= Beginning of Section =

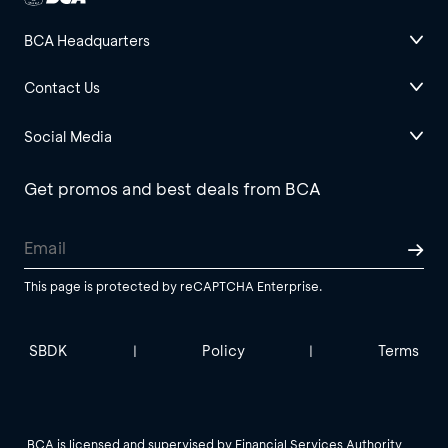
BCA Headquarters
Contact Us
Social Media
Get promos and best deals from BCA
This page is protected by reCAPTCHA Enterprise.
SBDK
Policy
Terms
|
|
BCA is licensed and supervised by Financial Services Authority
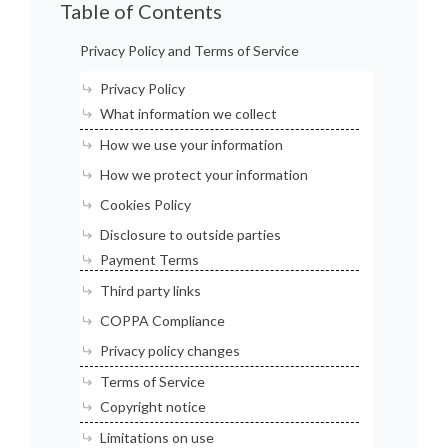
Table of Contents
Privacy Policy and Terms of Service
Privacy Policy
What information we collect
How we use your information
How we protect your information
Cookies Policy
Disclosure to outside parties
Payment Terms
Third party links
COPPA Compliance
Privacy policy changes
Terms of Service
Copyright notice
Limitations on use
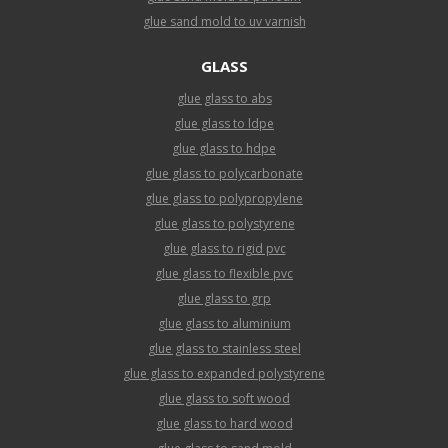
glue sand mold to uv varnish
GLASS
glue glass to abs
glue glass to ldpe
glue glass to hdpe
glue glass to polycarbonate
glue glass to polypropylene
glue glass to polystyrene
glue glass to rigid pvc
glue glass to flexible pvc
glue glass to grp
glue glass to aluminium
glue glass to stainless steel
glue glass to expanded polystyrene
glue glass to soft wood
glue glass to hard wood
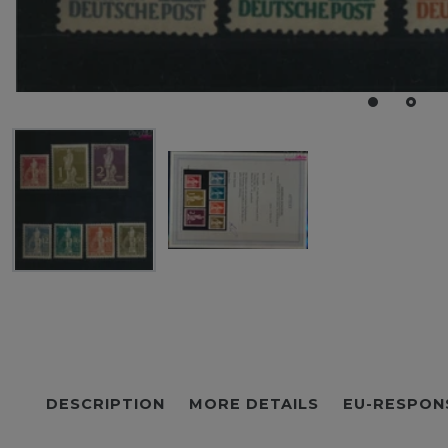
DESCRIPTION
MORE DETAILS
EU-RESPON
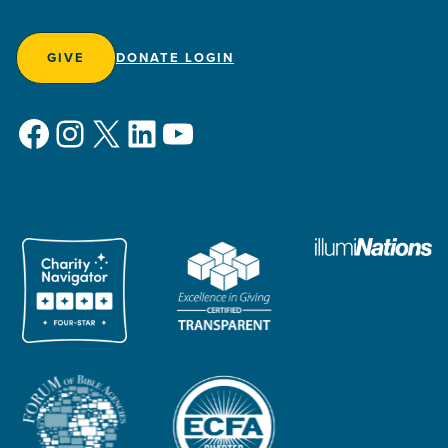
GIVE
DONATE LOGIN
Facebook
Instagram
X
LinkedIn
YouTube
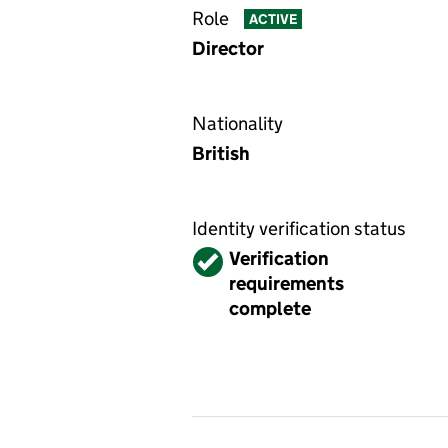
Role
ACTIVE
Director
Nationality
British
Identity verification status
Verified
Verification
requirements
complete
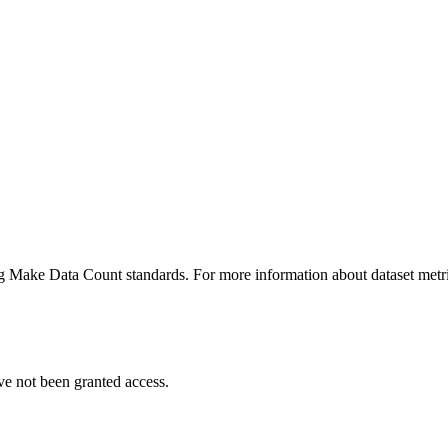
ing Make Data Count standards. For more information about dataset metri
ve not been granted access.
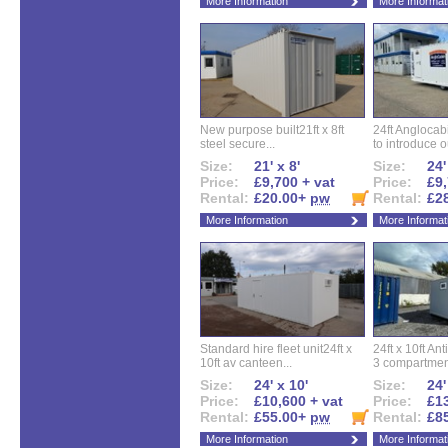
More Information
More Informat
New purpose built21ft x 8ft
24ft Angloca
steel secure...
to introduce ou
Size:
21' x 8'
Size:
24'
Price:
£9,700 + vat
Price:
£9,
Rental:
£20.00+
pw
Rental:
£2
More Information
More Informat
Standard hire fleet unit24ft x
24ft x 10ft Ant
10ft av canteen...
3 compartment
Size:
24' x 10'
Size:
24'
Price:
£10,600 + vat
Price:
£13
Rental:
£55.00+
pw
Rental:
£8
More Information
More Informat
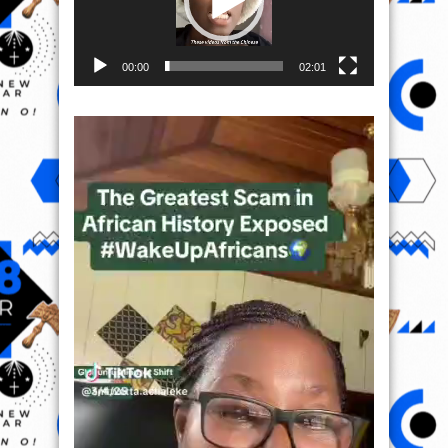
00:00
02:01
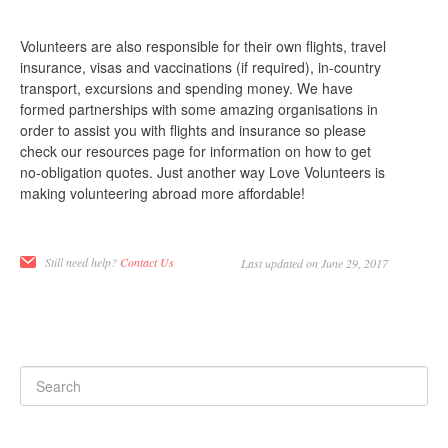
Volunteers are also responsible for their own flights, travel
insurance, visas and vaccinations (if required), in-country
transport, excursions and spending money. We have
formed partnerships with some amazing organisations in
order to assist you with flights and insurance so please
check our resources page for information on how to get
no-obligation quotes. Just another way Love Volunteers is
making volunteering abroad more affordable!
Still need help?
Contact Us
Last updated on June 29, 2017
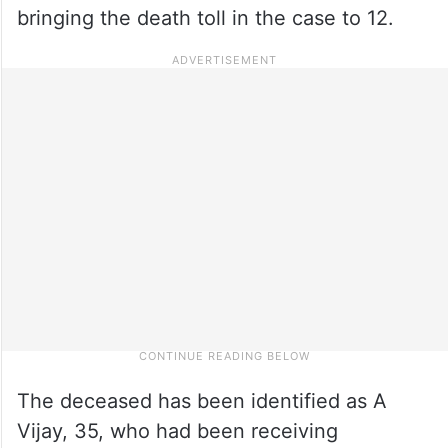
bringing the death toll in the case to 12.
The deceased has been identified as A
Vijay, 35, who had been receiving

= End of Section =

* Brief *
Copy out the text of all the entries above, line for line and unchanged, and leave the pictures out.

* Result *
BCA Headquarters
Contact Us
Social Media
Get promos and best deals from BCA
This page is protected by reCAPTCHA Enterprise.
SBDK
Policy
Terms
|
|
BCA is licensed and supervised by Financial Services Authority
Table of Contents
Privacy Policy and Terms of Service
Privacy Policy
What information we collect
How we use your information
How we protect your information
Cookies Policy
Disclosure to outside parties
Payment Terms
Third party links
COPPA Compliance
Privacy policy changes
Terms of Service
Copyright notice
Limitations on use
glue sand mold to uv varnish
GLASS
glue glass to abs
glue glass to ldpe
glue glass to hdpe
glue glass to polycarbonate
glue glass to polypropylene
glue glass to polystyrene
glue glass to rigid pvc
glue glass to flexible pvc
glue glass to grp
glue glass to aluminium
glue glass to stainless steel
glue glass to expanded polystyrene
glue glass to soft wood
glue glass to hard wood
DESCRIPTION
MORE DETAILS
EU-RESPON
GIVE
DONATE LOGIN
Facebook
Instagram
X
LinkedIn
YouTube
Role
ACTIVE
Director
Nationality
British
Identity verification status
Verified
Verification
requirements
complete
ing Make Data Count standards. For more information about dataset metri
ve not been granted access.
More Information
More Informat
New purpose built21ft x 8ft
24ft Angloca
steel secure...
to introduce ou
Size:
21' x 8'
Size:
24'
Price:
£9,700 + vat
Price:
£9,
Rental:
£20.00+
pw
Rental:
£2
More Information
More Informat
Standard hire fleet unit24ft x
24ft x 10ft Ant
10ft av canteen...
3 compartment
Size:
24' x 10'
Size:
24'
Price:
£10,600 + vat
Price:
£13
Rental:
£55.00+
pw
Rental:
£8
More Information
More Informat
00:00
02:01
Volunteers are also responsible for their own flights, travel
insurance, visas and vaccinations (if required), in-country
transport, excursions and spending money. We have
formed partnerships with some amazing organisations in
order to assist you with flights and insurance so please
check our resources page for information on how to get
no-obligation quotes. Just another way Love Volunteers is
making volunteering abroad more affordable!
Still need help?
Contact Us
Last updated on June 29, 2017
bringing the death toll in the case to 12.
The deceased has been identified as A
Vijay, 35, who had been receiving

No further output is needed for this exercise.